**TRECHO DO DOCUMENTO**
A rusticidade do Nelore resultou em performance reprodutiva e o sucesso da raça foi sustentado por características como facilidade de parto, habilidade materna e vigor do bezerro.
Fazer força no parto, lamber a cria, aleitá-la e até protegê-la contra predadores também são atributos naturais daqueles animais que começaram a chegar da Índia na segunda metade do século XIX.
Some-se à facilidade de adaptação dos zebuínos indianos capins de origem africana e o Brasil desponta, naturalmente, com o maior rebanho bovino do planeta. Simultaneamente, figuramos entre os maiores do mundo na produção de muitas commodities agrícolas, ao mesmo tempo em que preservamos mais de 50% do território com vegetação nativa. Assim, estamos entre os maiores exemplos de produção sustentável do planeta, lembrando ainda que a nossa matriz energética limpa dá exemplo com hidrelétricas, energia eólica, biocombustíveis e usinas fotovoltaicas que deverão crescer muito nos próximos anos.
“Mas o que esse papo tem a ver com pecuária do futuro?”, você deve estar se perguntando. Tudo a ver. Quando falo em sustentabilidade – e exemplifico com usinas fotovoltaicas – me vem à mente a fotossíntese como mecanismo eficiente dos vegetais em transformar energia solar em energia química para síntese de compostos orgânicos. Completando o ciclo virtuoso em ambiente tropical vem o ruminante gado zebu, tornando a equação “pastagens de boa qualidade e genética adaptada e produtiva” em elementos fundamentais para a pecuária sustentável.

**SEÇÃO DE DADOS**
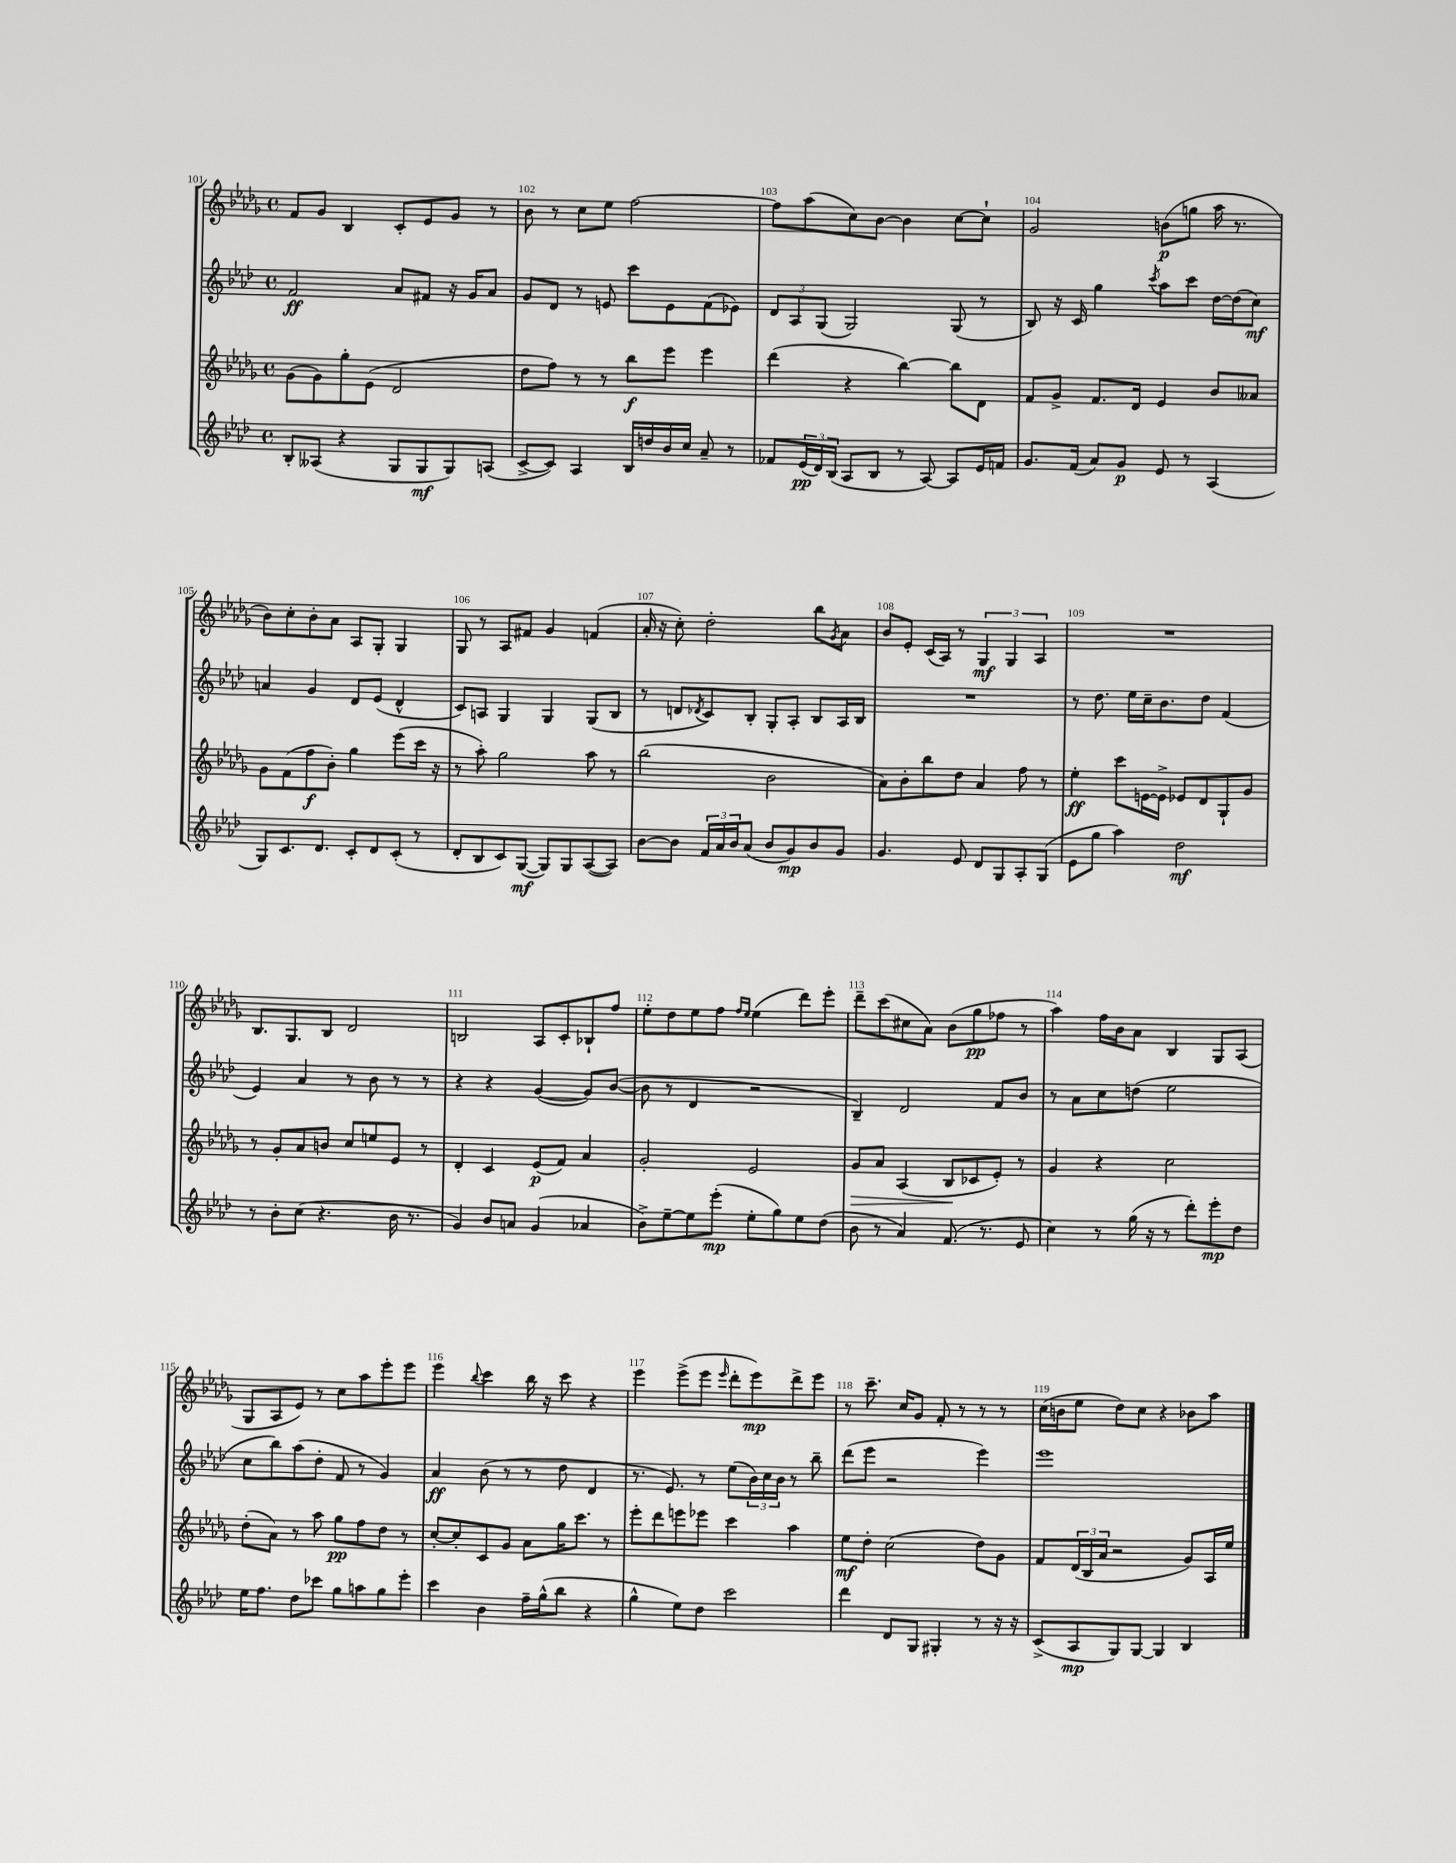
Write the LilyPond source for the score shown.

**PROBLEMA PROPOSTO**
Transcreva do texto sobre o gado Nelore, sem nenhuma alteração, tudo o que vai desde "Fazer força no" até "nos próximos anos.".

**SOLUÇÃO ABAIXO**
Fazer força no parto, lamber a cria, aleitá-la e até protegê-la contra predadores também são atributos naturais daqueles animais que começaram a chegar da Índia na segunda metade do século XIX.
Some-se à facilidade de adaptação dos zebuínos indianos capins de origem africana e o Brasil desponta, naturalmente, com o maior rebanho bovino do planeta. Simultaneamente, figuramos entre os maiores do mundo na produção de muitas commodities agrícolas, ao mesmo tempo em que preservamos mais de 50% do território com vegetação nativa. Assim, estamos entre os maiores exemplos de produção sustentável do planeta, lembrando ainda que a nossa matriz energética limpa dá exemplo com hidrelétricas, energia eólica, biocombustíveis e usinas fotovoltaicas que deverão crescer muito nos próximos anos.